The truth is that analogical spelling occupied a very subordinate position in Webster’s mind. His work is mainly deserving of notice because, unaided, he chanced in some cases to secure success in spite of virulent opposition. Its chief value, indeed, lies in the fact that it has kept alive a feeling of hostility to the existing orthography of the English tongue; that it has saved many from paying a silly and slavish deference to the opinions of a not very well-informed lexicographer of the eighteenth century and his successors; that in the matter of spelling it has inculcated the belief that there is a test of reason and scholarship to be applied, and not a mere prescription based upon ignorance; and that by these means it has given to some a hope, to others a fear, to all a warning, that however long Philistia may cling to her idols, they will be broken at last.

It would be a great mistake, however, to assume that the feeling about the wretched condition of English orthography has been confined to professional reformers. From almost the very beginning the users of written speech have been conscious of the burden they were carrying. It has certainly lain heavily upon the hearts of many thinking men in the past, and unconsciously, perhaps, on the hearts of all. But this feeling has never been translated into successful action. In truth, men believed themselves hopelessly entangled in a network of anomalies and absurdities which hampered all intelligent proceeding. Out of it they saw no way of escape. This despairing attitude is plainly apparent in the comments of the dramatist Ben Jonson on what he terms our pseudography. In speaking of the digraph ck in certain words, he remarked that it “were better written without the c, if that which we have received for orthography would yet be contented to be altered. But that is an emendation rather to be wished than hoped for, after so long a reign of ill custom amongst us.”

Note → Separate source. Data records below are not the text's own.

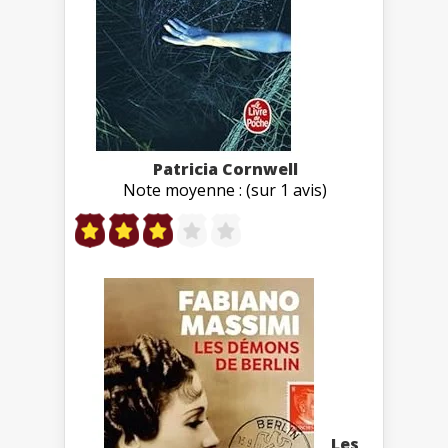
Patricia Cornwell
Note moyenne : (sur 1 avis)
Les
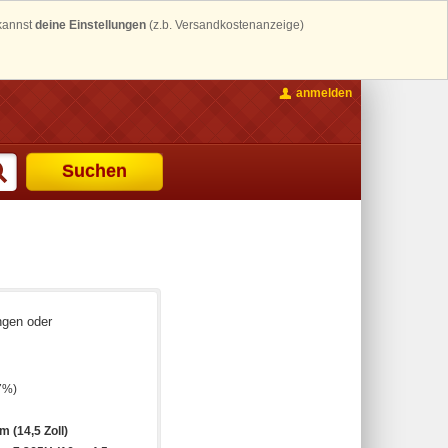
 kannst
deine Einstellungen
(z.b. Versandkostenanzeige)
anmelden
Suchen
ngen oder
7%)
m (14,5 Zoll)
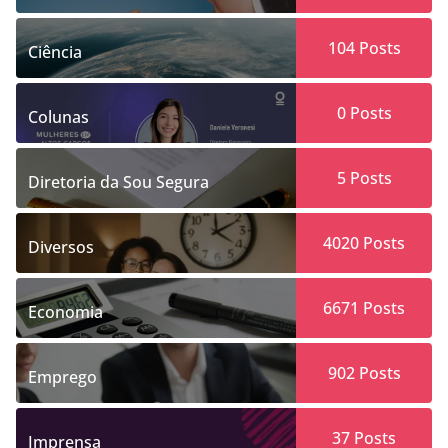
104
Posts
Ciência
0
Posts
Colunas
5
Posts
Diretoria da Sou Segura
4020
Posts
Diversos
6671
Posts
Economia
902
Posts
Emprego
37
Posts
Imprensa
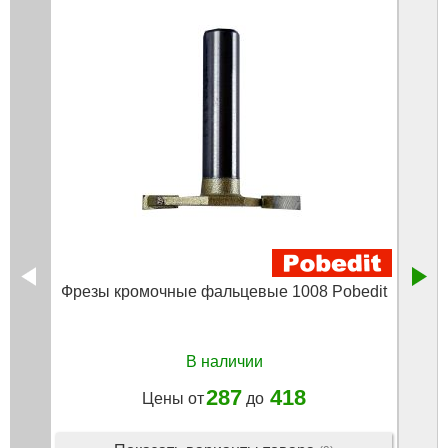
Фрезы кромочные фальцевые 1008 Pobedit
Фрез
мм, d
В наличии
287
418
Цены от
до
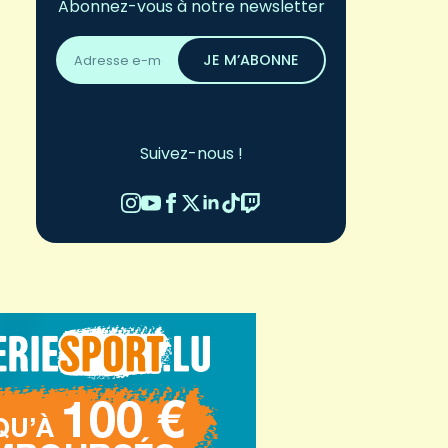
Abonnez-vous à notre newsletter
Adresse
email
JE M’ABONNE
*
Suivez-nous !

Consent to be altered, the language never did voluntarily. There is nothing more absolutely false than the assertion sometimes made that it has been and still is slowly but steadily reforming the spelling of its own initiative. Of the usage of the past it requires peculiar ignorance—though of that the supply is unlimited—to make an assertion of this sort. Everything of the little which has been accomplished in the way of reform has been gained only after a bitter contest. Undoubtedly there has been a steady tendency to give exclusive recognition to one out of several spellings of a word and thereby produce absolute uniformity. But there has been no disposition to make the spelling better. Not infrequently the worst form has been selected. Any one who takes the trouble to compare the orthography of the seventeenth century with that now prevailing will have frequent occasion to observe how slight has been the tendency toward simplification; that when a choice has lain between different spellings, it is not unusual to have the more unsuitable one preferred; and that, as a consequence, the divergence between orthography and orthoepy has increased instead of diminishing.